Fuck that (sorry, that's two posts in a row using the F word.)

Tell your story. Tell your husband or wife or therapist or your sister or your mom or all of the above. If you want to, put your story on your blog or write it in a 100 long tweet thread, or buy a journal and write it all out.

Don't make excuses that your story doesn't matter.

Find some way to put a beginning, a middle, and an end to it.

If you can't, that's ok.

Just do your work. DO YOUR WORK. When the time is right. Be brave and take the step. The money won't matter. It will take time. But your fucking life matters and you deserve to own your stories.

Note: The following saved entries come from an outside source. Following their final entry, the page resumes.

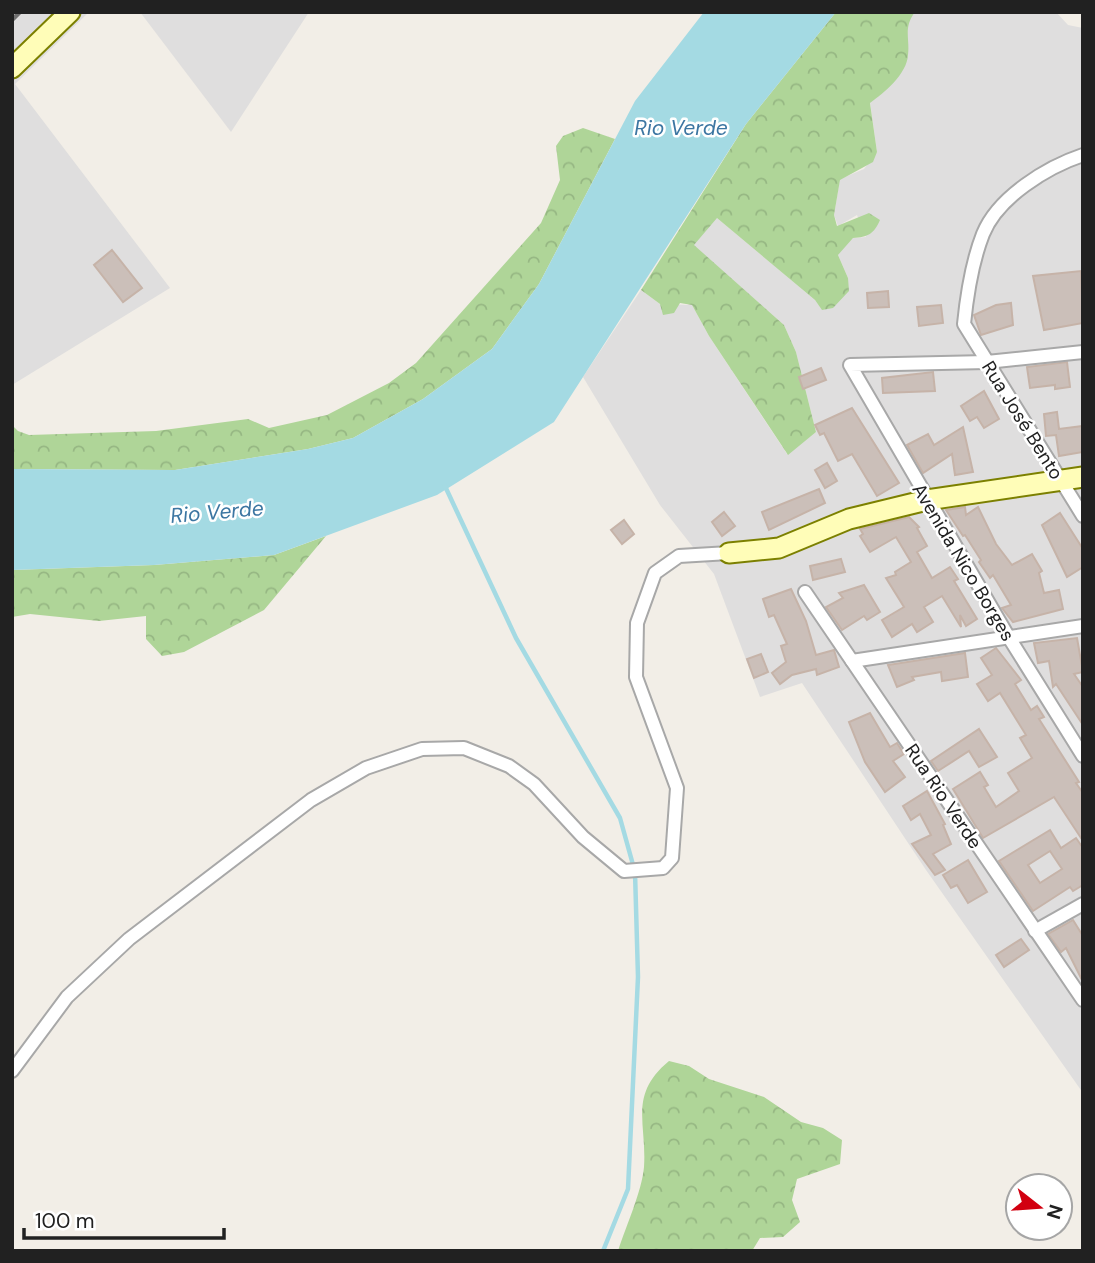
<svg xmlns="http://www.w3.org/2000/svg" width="1095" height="1263" viewBox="0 0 1095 1263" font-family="'DM Sans',sans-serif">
<defs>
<pattern id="forest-crowns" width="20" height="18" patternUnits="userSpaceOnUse" patternTransform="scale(1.75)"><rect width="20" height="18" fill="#afd598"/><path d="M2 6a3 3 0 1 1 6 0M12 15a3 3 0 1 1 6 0" fill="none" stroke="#96b783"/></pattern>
</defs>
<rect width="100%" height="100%" fill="#f2eee7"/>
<g fill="#dfdede">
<polygon points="12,12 89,12 15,84 170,288 12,385"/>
<polygon points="140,12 309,12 231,132"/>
<polygon points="915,12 1056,12 1068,25 1083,28 1083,1093 926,870 802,683 760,697 714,574 660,505 583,377 641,290 660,304 692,305 709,336 787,454 816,432 796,352 784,325 693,245 716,217 815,300 822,309 848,278 838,255 844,245 853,238 866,237 857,215 838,226 834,215 840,179 864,169 877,152 870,102 880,95 908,56 906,32 908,21"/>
</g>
<g fill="url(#forest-crowns)">
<path d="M836,12H915C903,28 910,38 908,55C907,74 884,93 870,103L877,152L873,162L840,180L834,215L837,226L869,213L880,220C874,234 868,237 853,238L838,255L848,278L849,291L833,308L822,310L815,300L717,218L694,245L784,325L796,352L816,432L788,455L709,336L692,305L680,303L674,313L663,315L660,304L641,290L746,124Z"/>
<polygon points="583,128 615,139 539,284 492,349 423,399 353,438 308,449 175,470 12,469 12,425 18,431 29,435 156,431 248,419 269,428 327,415 389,383 416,363 541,223 560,180 556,146 563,136"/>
<polygon points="326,536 264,610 184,652 162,656 146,639 146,616 99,621 30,614 12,617 12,570 154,565 274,555"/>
<path d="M669,1061L689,1066L709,1079L764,1097L801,1122L823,1128L842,1140L840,1164L797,1179L792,1200L800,1222L783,1237L760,1238L752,1251H618C626,1226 642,1191 644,1167C647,1123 628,1095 669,1061Z"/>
</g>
<polygon fill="#a4dae3" points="704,12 836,12 746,124 554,422 437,495 274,555 154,565 12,570 12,469 175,470 308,449 353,438 423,399 492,349 539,284 635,101"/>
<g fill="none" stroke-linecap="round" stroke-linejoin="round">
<polyline stroke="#a4dae3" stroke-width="4.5" points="444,484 516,638 620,818 635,872 638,977 628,1189 603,1251"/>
</g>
<g fill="#cbbfb9" stroke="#c6b3a8" stroke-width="2" fill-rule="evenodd">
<polygon points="112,250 142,288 123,302 94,265"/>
<polygon points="1081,271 1083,323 1044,330 1033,276"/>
<polygon points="888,291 889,307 868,308 867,293"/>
<polygon points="1011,303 1013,325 981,335 974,315 996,305"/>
<polygon points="941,305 943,323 919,326 917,307"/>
<polygon points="1067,362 1070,387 1055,389 1055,385 1030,388 1027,367"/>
<polygon points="821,368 826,380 803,389 799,377"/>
<polygon points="933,372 935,391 883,393 882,378"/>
<polygon points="984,391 999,419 984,428 977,417 970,421 961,406"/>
<polygon points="852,408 899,483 877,496 852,454 838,461 824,433 820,435 815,425"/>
<polygon points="1057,412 1059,429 1083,426 1083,452 1059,456 1056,435 1046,436 1044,414"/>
<polygon points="963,427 973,472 955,475 952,454 923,473 907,445 928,434 934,445"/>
<polygon points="827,463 837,481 825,488 815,470"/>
<polygon points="819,489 825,503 769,530 762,512"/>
<polygon points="965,507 966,515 978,507 996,544 1012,565 1032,554 1042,571 1039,573 1044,593 1059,590 1063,609 1013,622 1002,608 1011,605 993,575 990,578 979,562 981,560 965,535 963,536 946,510"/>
<polygon points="724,512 735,526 722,536 712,522"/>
<polygon points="1060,513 1083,549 1083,567 1067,577 1042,525"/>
<polygon points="909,517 919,527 917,528 927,546 917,552 932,578 950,567 958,579 954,581 977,619 966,626 960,615 961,627 942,596 924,607 933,622 917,632 912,624 892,637 882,620 904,607 886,578 896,575 895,572 911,562 896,537 870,552 860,536 863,534 860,529"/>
<polygon points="624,520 634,534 622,544 611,530"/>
<polygon points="841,559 845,572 813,580 810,566"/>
<polygon points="864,585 880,612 867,620 864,616 842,630 826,607 843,598 839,593"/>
<polygon points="791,589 806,621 816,655 834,650 839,667 817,675 816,669 792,675 780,684 772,673 786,662 781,646 787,644 774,615 769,617 763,599"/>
<polygon points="1077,638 1083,672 1074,674 1083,687 1083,725 1056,684 1053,687 1049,661 1038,663 1034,643"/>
<polygon points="996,648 1021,680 1015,684 1031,710 1037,706 1044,717 1039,719 1079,782 1076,783 1083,793 1083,841 1054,797 983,838 953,789 980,772 988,785 984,787 996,807 1019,791 1008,773 1032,758 1020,738 1026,735 1000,693 988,701 977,684 992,675 981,658"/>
<polygon points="965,653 968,677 942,681 941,672 912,677 914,680 897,687 888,665"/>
<polygon points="761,654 768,672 754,678 747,659"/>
<polygon points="870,713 890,747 897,743 904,754 893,761 905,777 885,792 865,762 849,722"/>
<polygon points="979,729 997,757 979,767 969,751 938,771 931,761"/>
<polygon points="927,791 945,824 943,825 951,844 933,854 945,870 935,875 912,844 931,835 920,814 911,820 903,806"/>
<path d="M1050,830L1061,848L1076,838L1083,848V885L1073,891L1070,887L1033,911L999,861ZM1050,851L1062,869L1040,883L1028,865Z"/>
<polygon points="968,860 987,892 968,903 957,885 951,888 943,875"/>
<polygon points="1073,920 1083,936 1083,982 1066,948 1061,952 1048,934"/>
<polygon points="1021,939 1029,950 1004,967 996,955"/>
</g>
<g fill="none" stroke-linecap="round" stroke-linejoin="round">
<defs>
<g id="street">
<path d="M1083,155C1047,167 998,197 983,234C972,262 967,294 964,324L1083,516"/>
<polyline points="1083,352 987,362 850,365 1008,636 1083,756"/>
<polyline points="805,592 1083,1000"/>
<polyline points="852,661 1083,626"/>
<polyline points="1035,931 1083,904"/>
<polyline points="12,1071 67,997 129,939 311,800 366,768 422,749 464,748 509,766 534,784 583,837 624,871 663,868 672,858 677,788 636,677 637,623 655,573 679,556 729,553"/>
</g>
<g id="secondary">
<polyline points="12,68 70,12"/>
<polyline points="729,553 779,548 849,519 927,500 1083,477"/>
</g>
</defs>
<use href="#street" stroke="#a8a8a8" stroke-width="16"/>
<use href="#secondary" stroke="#7c8000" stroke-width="23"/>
<use href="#street" stroke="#fff" stroke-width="12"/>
<use href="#secondary" stroke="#fffdb8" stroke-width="19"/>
<polyline stroke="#6f6f6f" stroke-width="4.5" stroke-dasharray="14 14" stroke-linecap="butt" points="12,20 20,12"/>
</g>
<g text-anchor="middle" stroke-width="5" stroke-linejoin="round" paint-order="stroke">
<g font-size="19" fill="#212121" stroke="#fff">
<text transform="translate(1023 420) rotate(58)" y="7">Rua José Bento</text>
<text transform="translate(964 562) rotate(59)" y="7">Avenida Nico Borges</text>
<text transform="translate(944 796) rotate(56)" y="7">Rua Rio Verde</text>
</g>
<g font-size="21" font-style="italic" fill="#3c76a2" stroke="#fff">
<text x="681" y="135">Rio Verde</text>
<text transform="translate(217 512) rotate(-5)" y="7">Rio Verde</text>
</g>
</g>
<rect width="1095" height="1263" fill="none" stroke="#212121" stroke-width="28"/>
<g transform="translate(1039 1207) rotate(107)"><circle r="33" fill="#ffffff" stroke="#a6a6a6" stroke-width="2"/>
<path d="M0-5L12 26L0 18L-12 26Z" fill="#d20010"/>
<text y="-10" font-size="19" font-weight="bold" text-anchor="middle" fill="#212121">N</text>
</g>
<path d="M24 1228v10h200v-10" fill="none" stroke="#212121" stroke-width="3.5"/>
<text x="35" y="1228" font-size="21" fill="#212121" stroke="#ffffff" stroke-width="5" paint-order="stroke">100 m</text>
</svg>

I am so grateful to be right here. I have an endgame for therapy and I know what I want that Becky to look like. But I like the person that Becky is right now, too. She is all I have, and I'll stay with her.

1 comment:

Melanie said...

Thank you for putting your experience in words, in the public forum, for people to read and feel understood. This must have been So difficult. I cried reading it. My heart aches for 7yo you. And I’m angry! I am working on this for myself. I will not make my trauma public until my parents pass. I have some #metoo experiences that I may share sooner. It’s a tragedy that our upbringing - the religious background we share - is what groomed us to be vulnerable to abuse. It’s disgusting and I want it to end with our generation. Sorry, I’ll step down from my soap box. I love the Becky you are now, and I’ll for sure love every future version. You inspire me to work on myself as well.